Editor's Note: In response to a post asking how he deals with trauma.
Stored Trauma
Hello Quent, and to answer your question...
I don't!
I have studied theories that lean toward the notion of stored
trauma. Wherein the individual has experienced a particular event
which has somehow become stored. This stored event then becomes
the basis for all future behavior because it is always being
re-experienced. The problem with this kind of "always"
theory is the understanding of context, or a lack thereof. What
do you want, where, when, and with whom do you want it are more
relevant to the process of effective useful change. It doesn't
really matter where or when they learned how to do what they are
doing now. All that matters is that they did learn. And if you
can learn one thing, you can learn another. If you install a new
set of congruent feelings, while at the same time holding
constant the cues that elicited the former responses, you will
have changed the perceived meaning of those cues.
You can take anybody, and after careful elicitation find some
past event that was experienced as traumatic in some way. And if
you can't find one, just keep on trying, and eventually you will
install one. Therapists do it all of the time. They work out of a
model that must first find the problem that needs to be fixed.
But the true problem is in the presupposition. If you are looking
for problems, you will find problems - period.

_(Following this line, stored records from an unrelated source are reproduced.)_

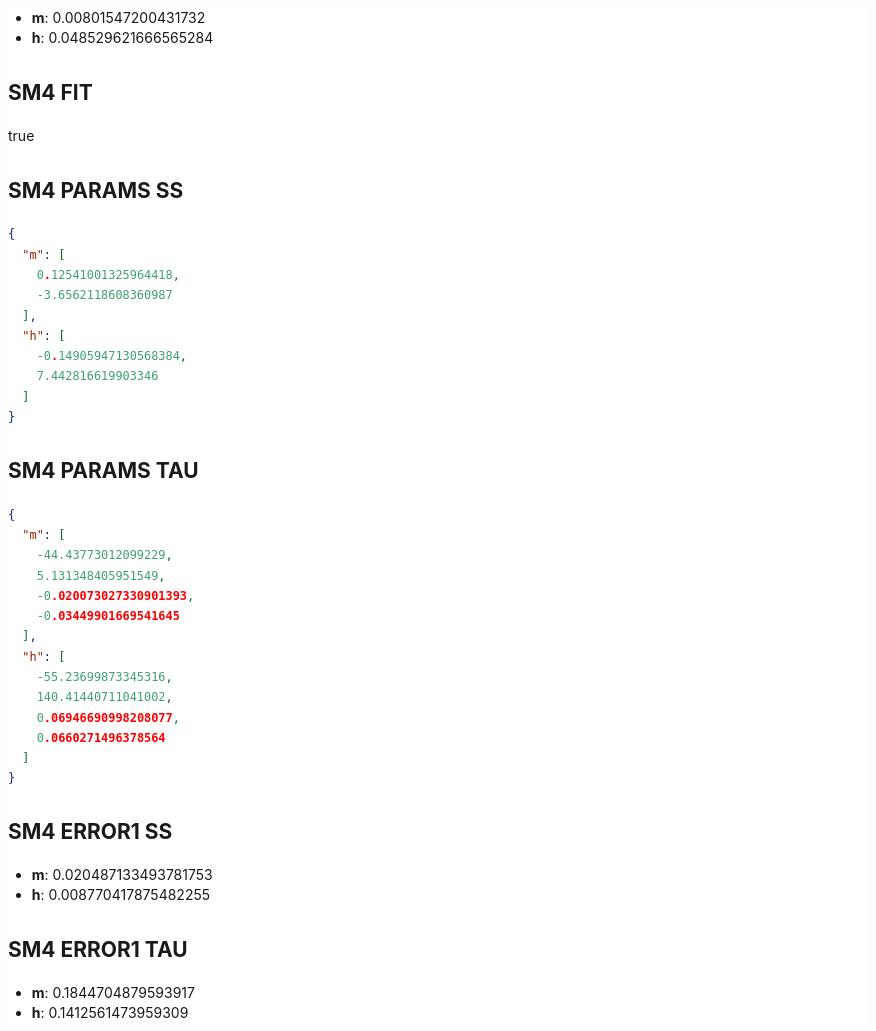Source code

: - **m**: 0.00801547200431732
- **h**: 0.048529621666565284

## SM4 FIT

true

## SM4 PARAMS SS

```json
{
  "m": [
    0.12541001325964418,
    -3.6562118608360987
  ],
  "h": [
    -0.14905947130568384,
    7.442816619903346
  ]
}
```

## SM4 PARAMS TAU

```json
{
  "m": [
    -44.43773012099229,
    5.131348405951549,
    -0.020073027330901393,
    -0.03449901669541645
  ],
  "h": [
    -55.23699873345316,
    140.41440711041002,
    0.06946690998208077,
    0.0660271496378564
  ]
}
```

## SM4 ERROR1 SS

- **m**: 0.020487133493781753
- **h**: 0.008770417875482255

## SM4 ERROR1 TAU

- **m**: 0.1844704879593917
- **h**: 0.1412561473959309
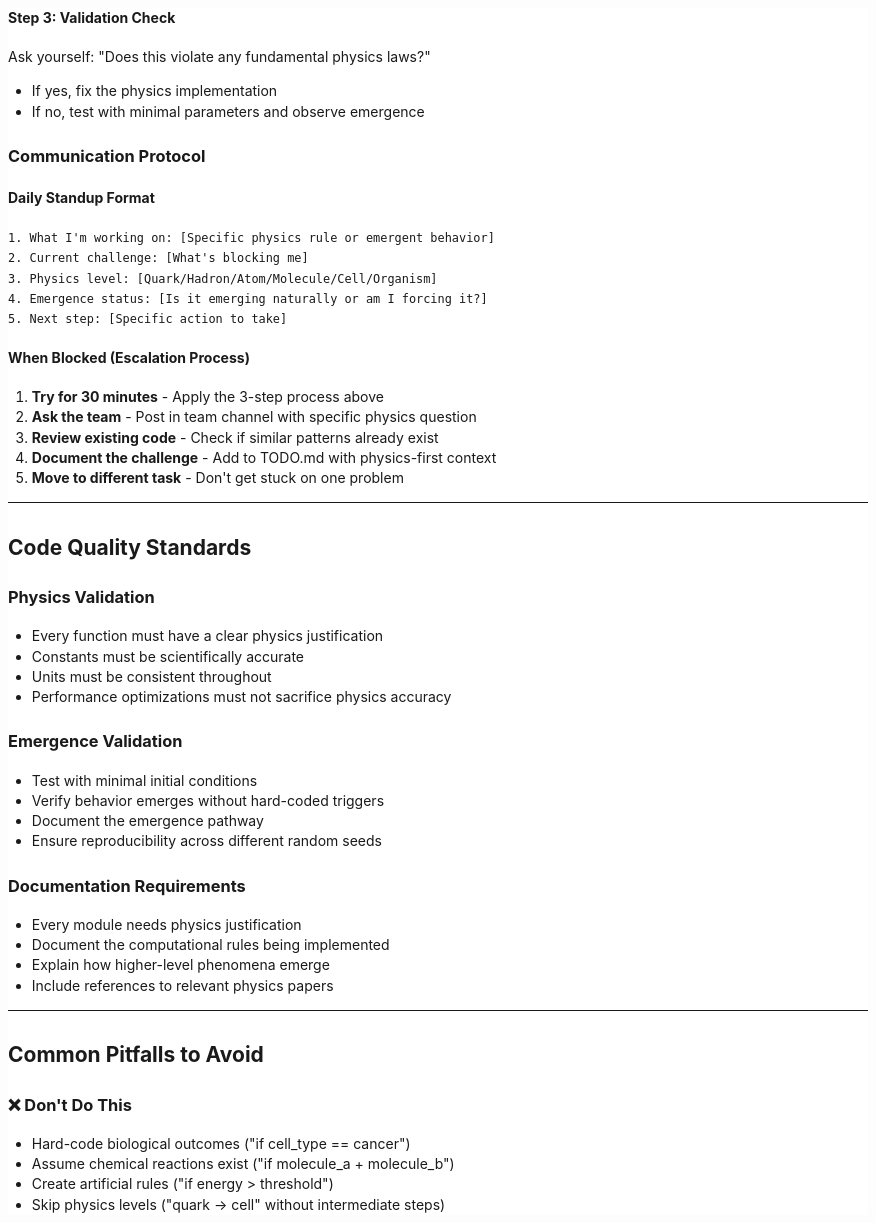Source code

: #### **Step 3: Validation Check**
Ask yourself: "Does this violate any fundamental physics laws?"
- If yes, fix the physics implementation
- If no, test with minimal parameters and observe emergence

### **Communication Protocol**

#### **Daily Standup Format**
```
1. What I'm working on: [Specific physics rule or emergent behavior]
2. Current challenge: [What's blocking me]
3. Physics level: [Quark/Hadron/Atom/Molecule/Cell/Organism]
4. Emergence status: [Is it emerging naturally or am I forcing it?]
5. Next step: [Specific action to take]
```

#### **When Blocked (Escalation Process)**
1. **Try for 30 minutes** - Apply the 3-step process above
2. **Ask the team** - Post in team channel with specific physics question
3. **Review existing code** - Check if similar patterns already exist
4. **Document the challenge** - Add to TODO.md with physics-first context
5. **Move to different task** - Don't get stuck on one problem

---

## **Code Quality Standards**

### **Physics Validation**
- Every function must have a clear physics justification
- Constants must be scientifically accurate
- Units must be consistent throughout
- Performance optimizations must not sacrifice physics accuracy

### **Emergence Validation**
- Test with minimal initial conditions
- Verify behavior emerges without hard-coded triggers
- Document the emergence pathway
- Ensure reproducibility across different random seeds

### **Documentation Requirements**
- Every module needs physics justification
- Document the computational rules being implemented
- Explain how higher-level phenomena emerge
- Include references to relevant physics papers

---

## **Common Pitfalls to Avoid**

### **❌ Don't Do This**
- Hard-code biological outcomes ("if cell_type == cancer")
- Assume chemical reactions exist ("if molecule_a + molecule_b")
- Create artificial rules ("if energy > threshold")
- Skip physics levels ("quark → cell" without intermediate steps)
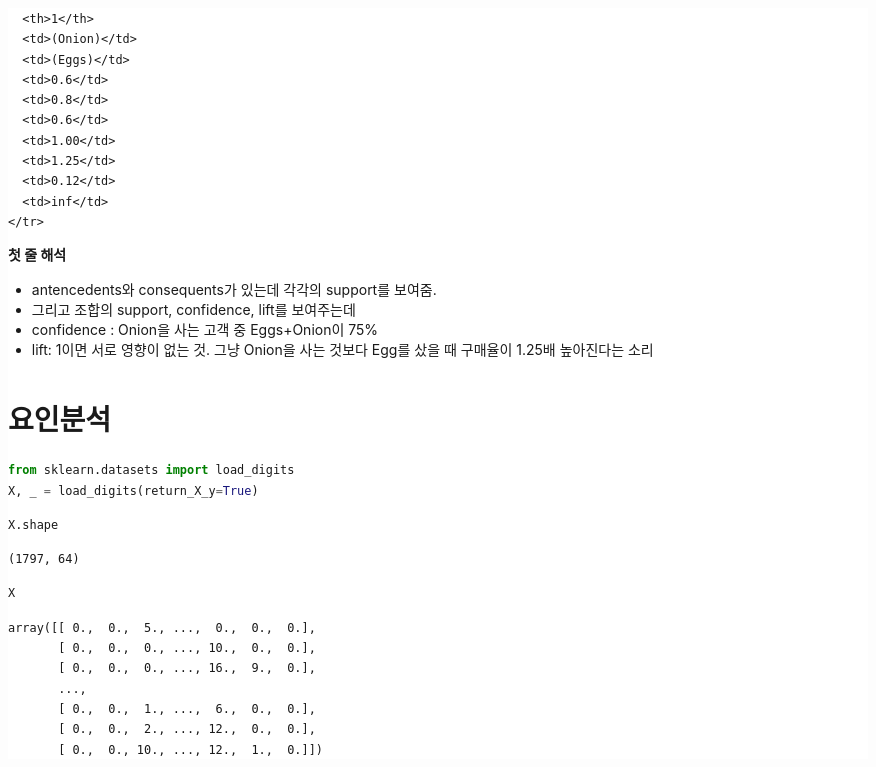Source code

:       <th>1</th>
      <td>(Onion)</td>
      <td>(Eggs)</td>
      <td>0.6</td>
      <td>0.8</td>
      <td>0.6</td>
      <td>1.00</td>
      <td>1.25</td>
      <td>0.12</td>
      <td>inf</td>
    </tr>
  </tbody>
</table>
</div>



**첫 줄 해석**
- antencedents와 consequents가 있는데 각각의 support를 보여줌. 
- 그리고 조합의 support, confidence, lift를 보여주는데 
- confidence : Onion을 사는 고객 중 Eggs+Onion이 75%
- lift: 1이면 서로 영향이 없는 것. 그냥 Onion을 사는 것보다 Egg를 샀을 때 구매율이 1.25배 높아진다는 소리

# 요인분석


```python
from sklearn.datasets import load_digits
X, _ = load_digits(return_X_y=True)
```


```python
X.shape
```




    (1797, 64)




```python
X
```




    array([[ 0.,  0.,  5., ...,  0.,  0.,  0.],
           [ 0.,  0.,  0., ..., 10.,  0.,  0.],
           [ 0.,  0.,  0., ..., 16.,  9.,  0.],
           ...,
           [ 0.,  0.,  1., ...,  6.,  0.,  0.],
           [ 0.,  0.,  2., ..., 12.,  0.,  0.],
           [ 0.,  0., 10., ..., 12.,  1.,  0.]])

I'm not saying that there aren't people who haven't perceived
certain events as traumatic. I have worked with people who
perceived not getting a particular material item as a traumatic
event, while others experienced what are considered as horrible
events without any perception of trauma. The same can be true in
the opposite. But to presuppose that trauma exists as a tangible
item that holds the same meaning for all is far less than
respectful. Each individual will make sense out of the world the
best they can. As such, I prefer to think about individual
personalities and the perceptions that each may have, rather than
embrace an over-generalized static preconceived notion.
In other words. I don't deal with trauma, or anything else for
that matter. Instead I embrace the individual personality before
me. Knowing fully that it really doesn't matter very much were
they have been. At least not when considering where they want to
go. And using the skills that I have come to respect, what we
loosely call NLP, I help them build in new dreams, hopes and
desires. Then I show them how to have fun, how to learn, how to
enjoy all that life has to offer. You see, there really isn't
much that people can't learn do and enjoy. It's simply a matter
of showing them how. NLP/DHE(TM) has given me the tools to
achieve spectacular results. Mostly because of how well NLP has
taught me about respecting each individual personality.